§ Rows
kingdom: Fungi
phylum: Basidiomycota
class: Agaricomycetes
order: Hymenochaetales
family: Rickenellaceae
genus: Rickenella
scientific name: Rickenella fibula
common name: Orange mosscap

==

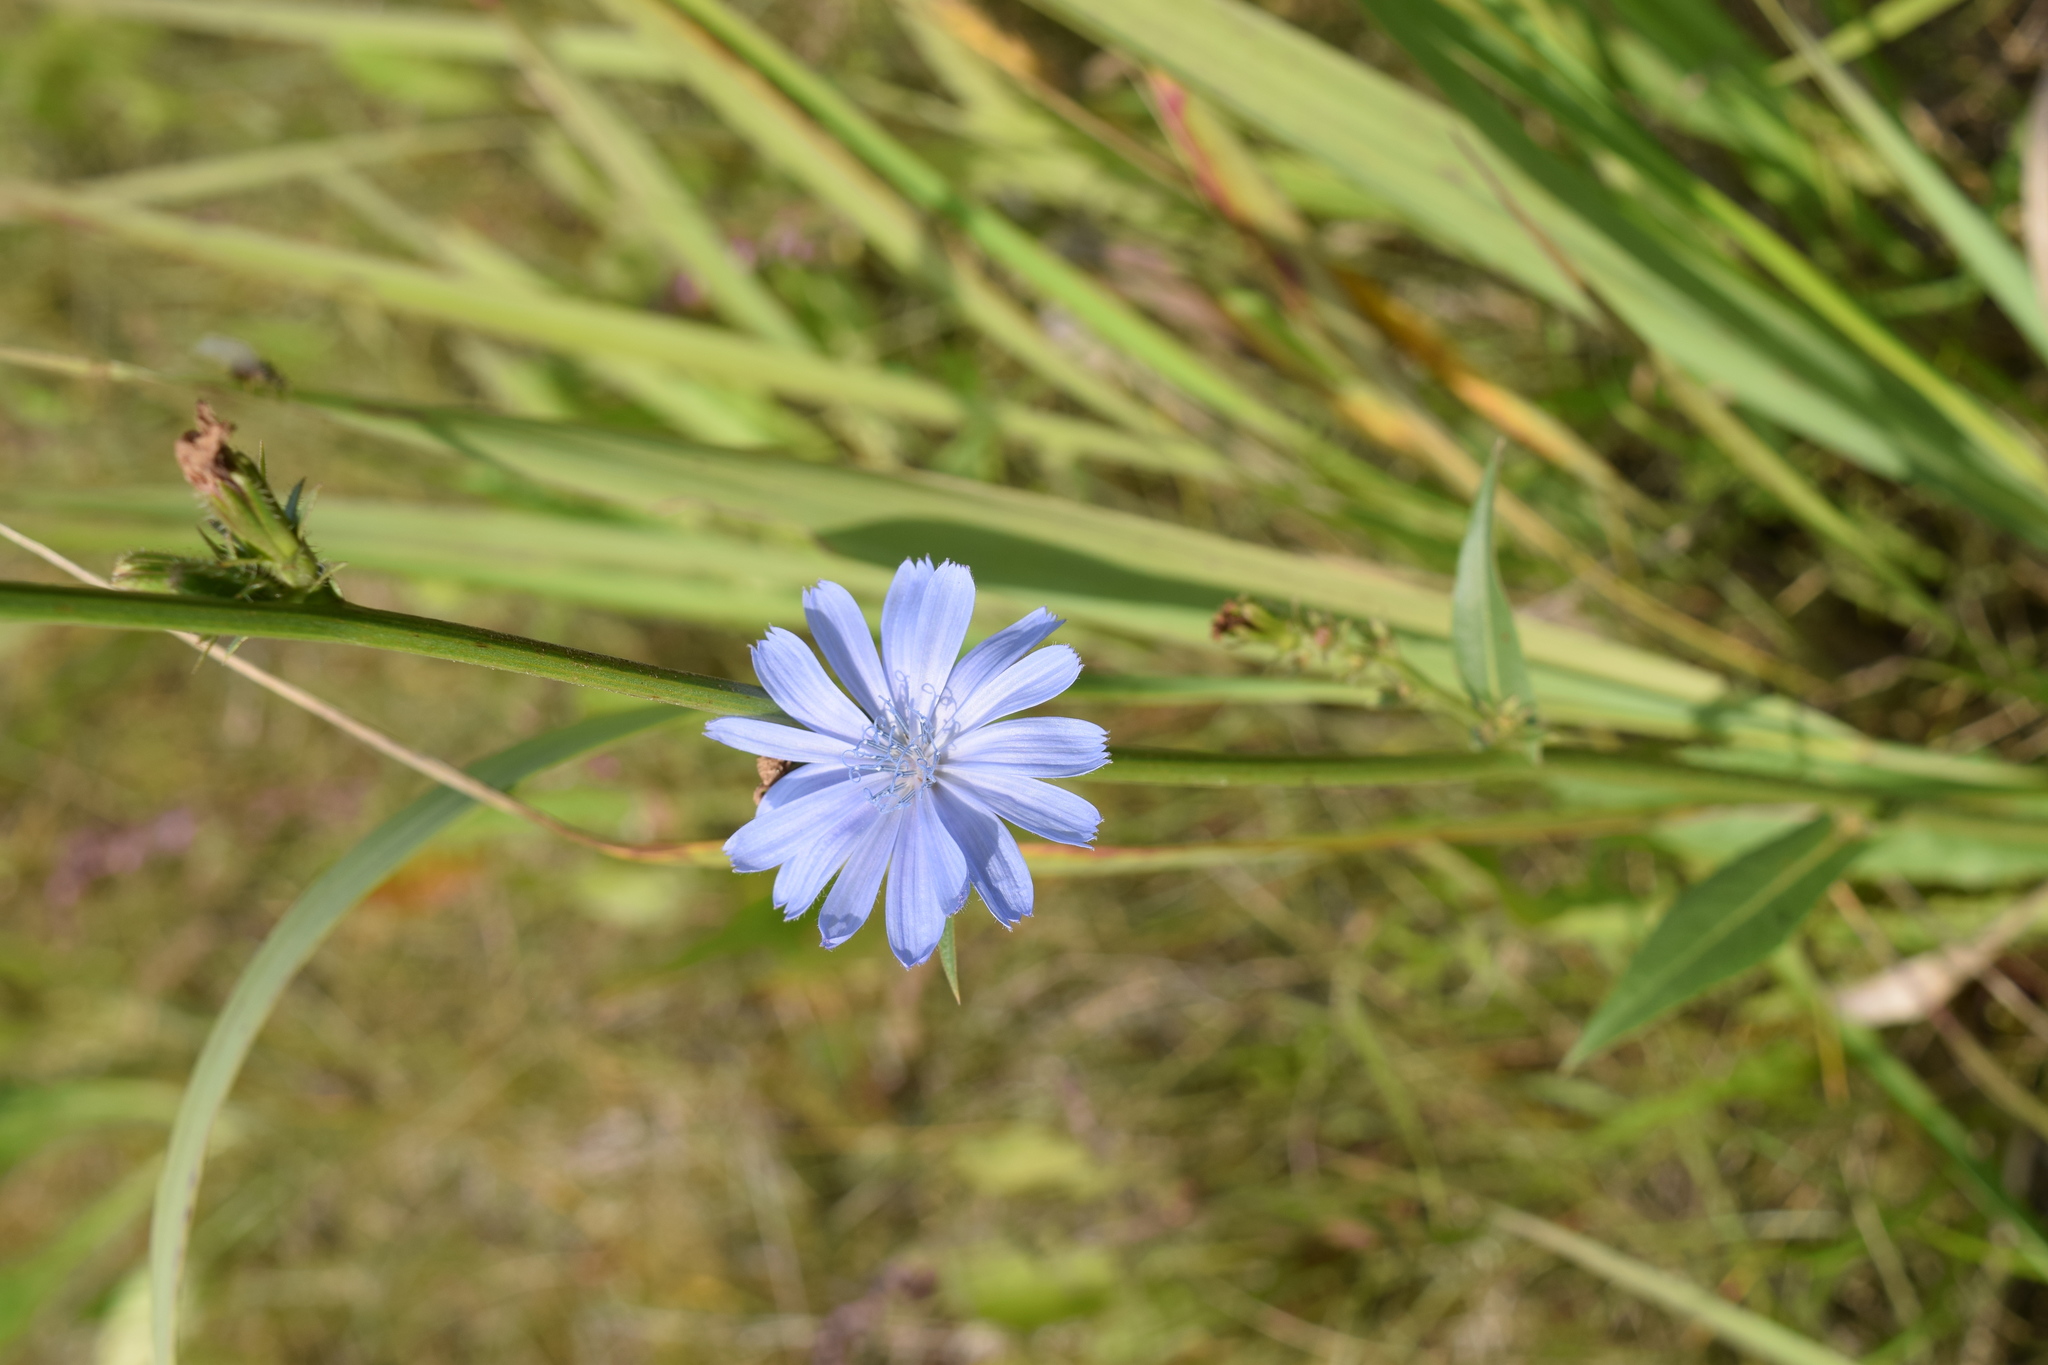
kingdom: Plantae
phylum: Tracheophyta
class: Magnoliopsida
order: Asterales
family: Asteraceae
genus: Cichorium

§ What this task involves
Can you render the part of the data that opens with the line containing "kingdom: Fungi" and closes with the line containing "scientific name: Rickenella fibula", both of those lines included, as a numbered list with blank lines omitted?

§ Output of the task
1. kingdom: Fungi
2. phylum: Basidiomycota
3. class: Agaricomycetes
4. order: Hymenochaetales
5. family: Rickenellaceae
6. genus: Rickenella
7. scientific name: Rickenella fibula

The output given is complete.